Puppet cannot create an instance of a type that does not have a name. Furthermore any process of asking to connect to service that does not (yet) exist from the point of view of the client makes no sense.

So the subscription_manager module cannot be used for this case.

[pgassmann]

It should be possible to switch from RHN to a Satellite.

The Problem is, that the system does have an existing systemid (from rhn), but no rhsm_ca_name, because it is not yet attached to a satellite.

The solution would be to just define no rhsm_register instance if the rhsm_ca_name is not set, instead of failing.

Then it will be properly re-registered when using force => true

[pgassmann]

yet since you've are neither using an RHN certificate which would be detected nor a custom CA certificate.

The system has a valid subscription status with RHN. But because I define that it should be registered with rhsm, it runs the rhsm_register provider, which finds the systemid and then fails if there is no rhsm_ca_name set.

[waveclaw]

It would seem to me the best approach is to determine why no rhsm_ca_name is being generated from the valid subscription status with RHN.

Perhaps the free single-use RedHat Enterprise License will work for this test?

I would hope that even self-supported licenses can connect to RHN.

[pgassmann]

I found the root of the problem.

The format of the output of subscription_manager config --list is different than you expect. The values are in brackets if they do not differ from the default. as you can see in the output above.

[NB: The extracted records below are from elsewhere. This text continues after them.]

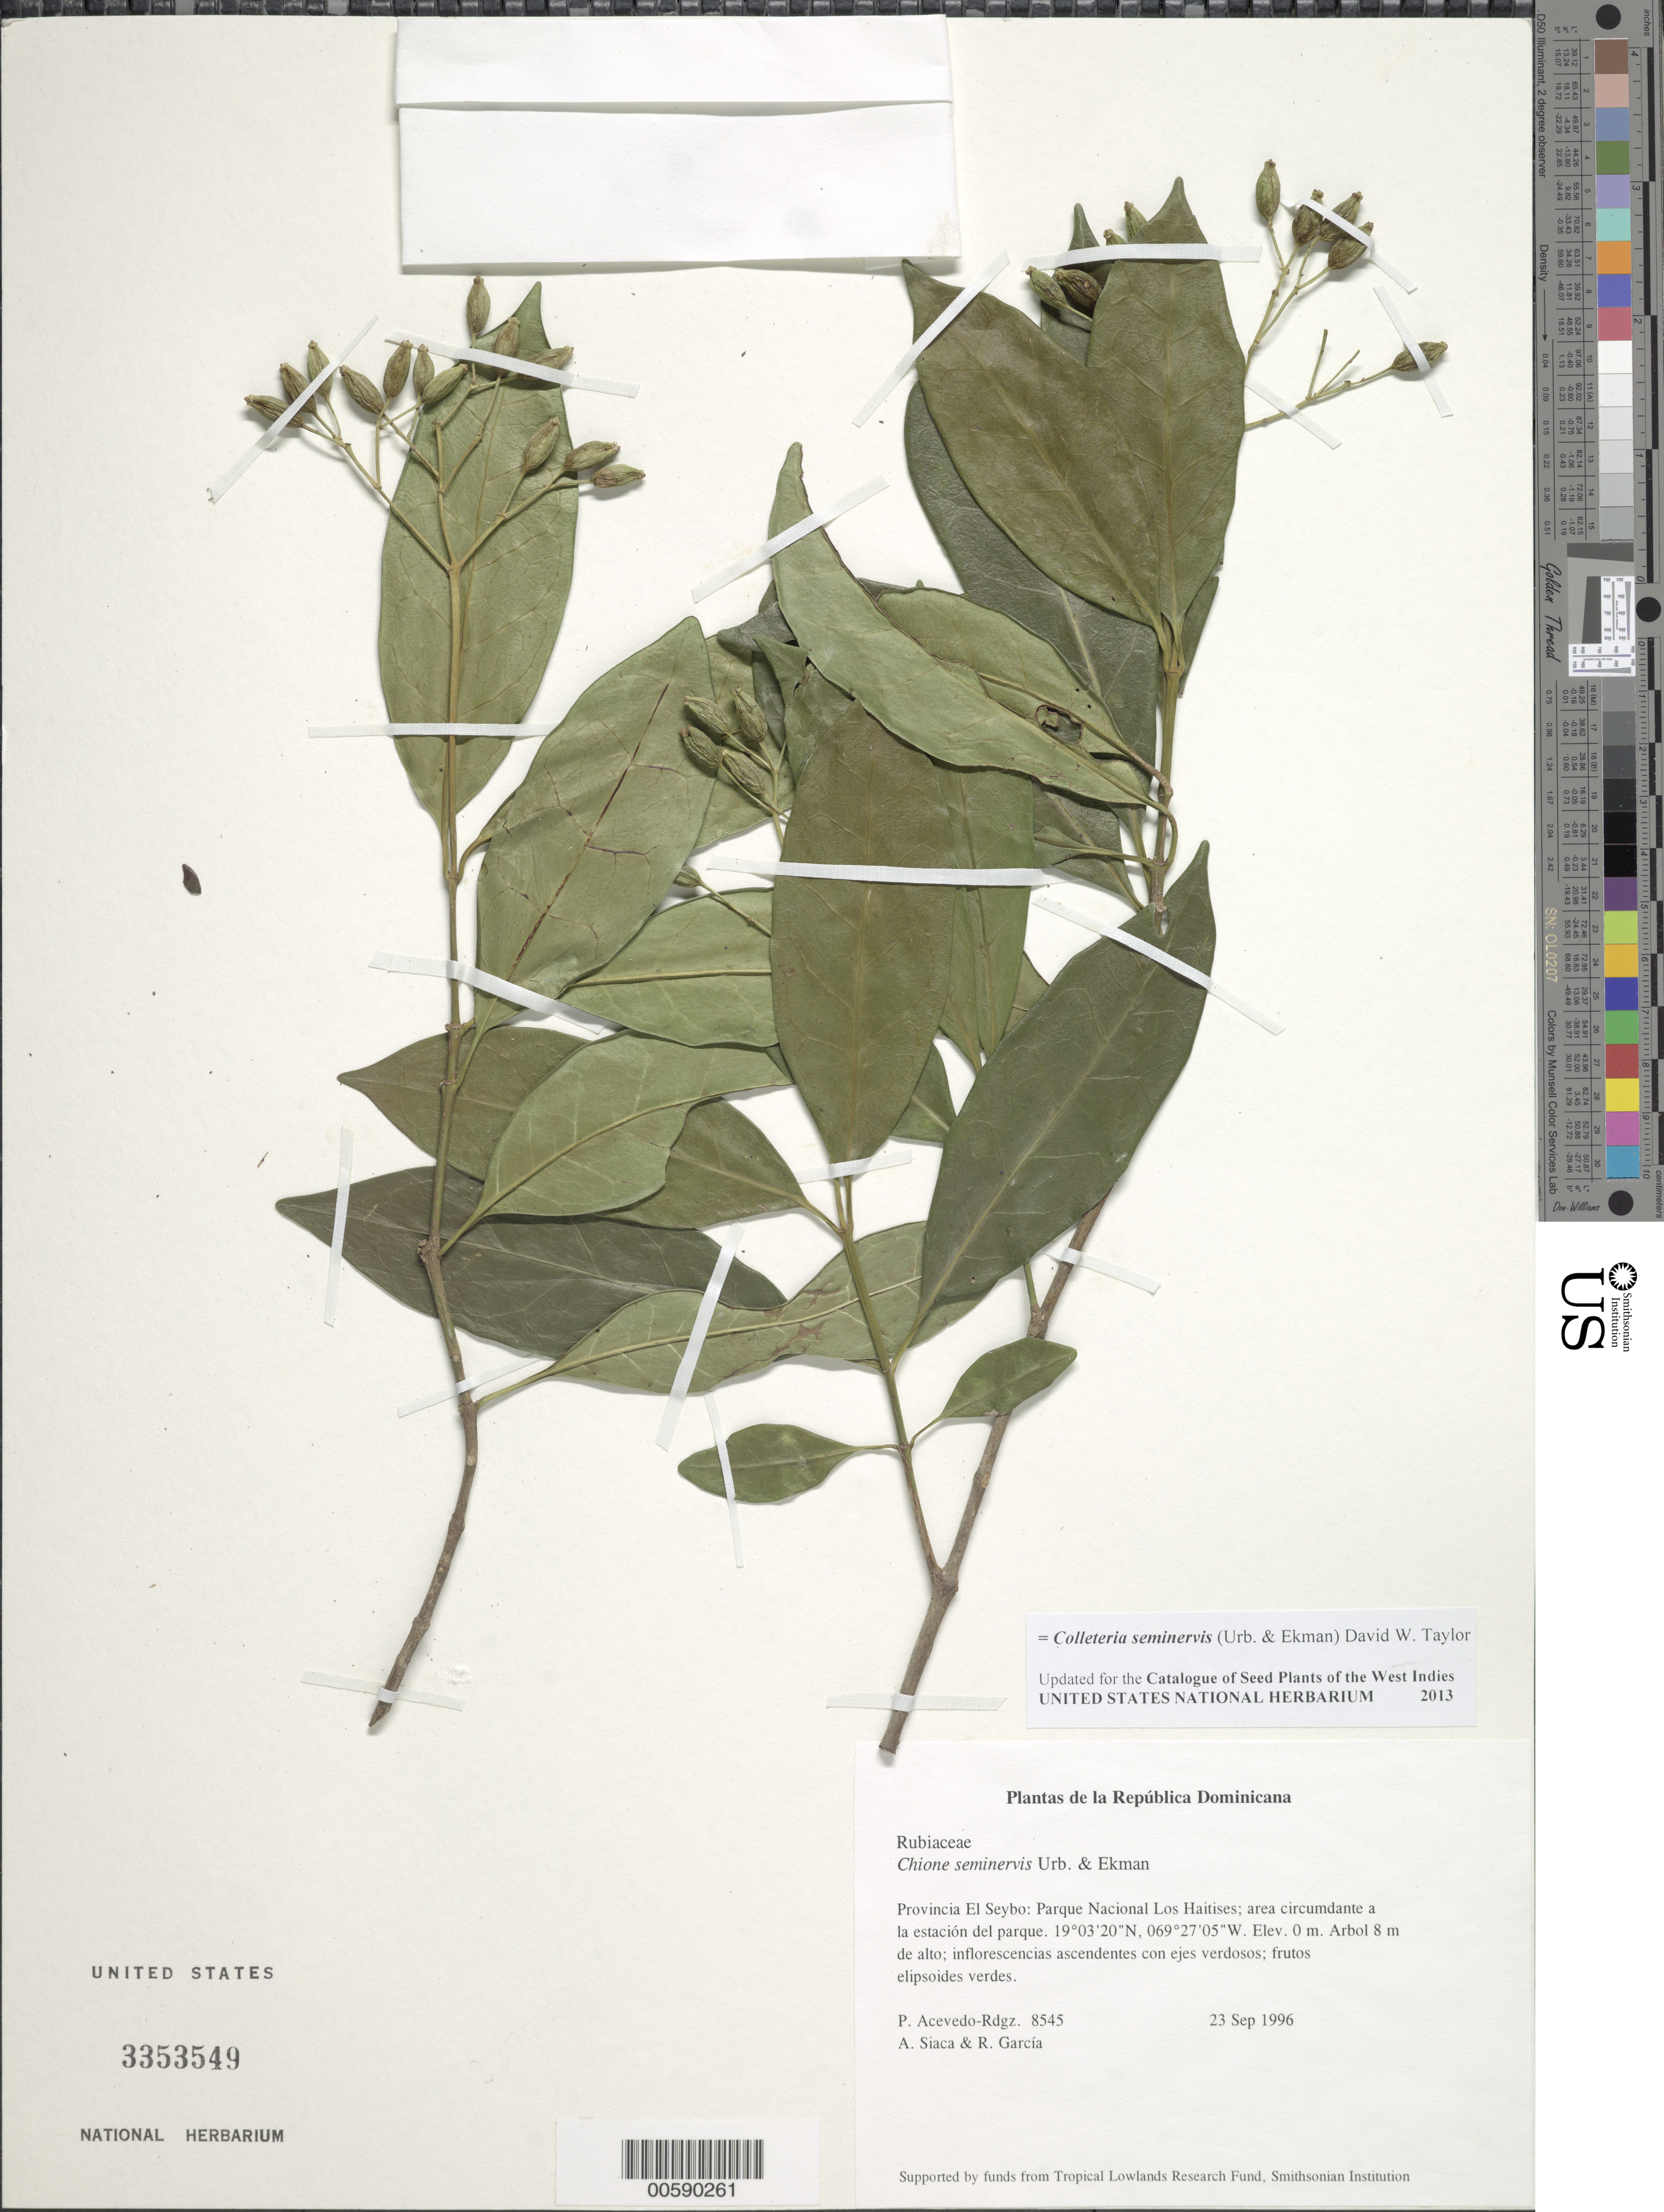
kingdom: Plantae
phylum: Tracheophyta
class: Magnoliopsida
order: Gentianales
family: Rubiaceae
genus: Colleteria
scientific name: Colleteria seminervis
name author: (Urb. & Ekman) D.W. Taylor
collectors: P. Acevedo-Rodr., A. Siaca & R. G. García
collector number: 8545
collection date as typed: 23 Sep 1996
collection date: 1996-09-23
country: Dominican Republic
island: Hispaniola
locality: Provincia El Seibo: Parque Nacional Los Haitises; area circumdante a la estación del parque.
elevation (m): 0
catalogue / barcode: US 3353549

I fixed the regular expression in the hostname query to allow the square brackets around the value:

  # What host are we configured to register to?
  # @return [String] the hostname of the Katello or Satellite service
  # or a nil if nothing
  # @api private
  def self.config_hostname
    host = nil
    config = subscription_manager(['config','--list'])
    config.split("\n").each { |line|
      if line =~ /hostname = \[?([a-z0-9.\-_]+)\]?/
        host = $1.chomp
      end
    }
    host
  end

[waveclaw]

As always, thanks for the help. Now I need to remind myself go recheck the other custom parsers just in case I missed the defaults case there, too.

While I'm at work I can comment here but I cannot do any work on this module. Sorry.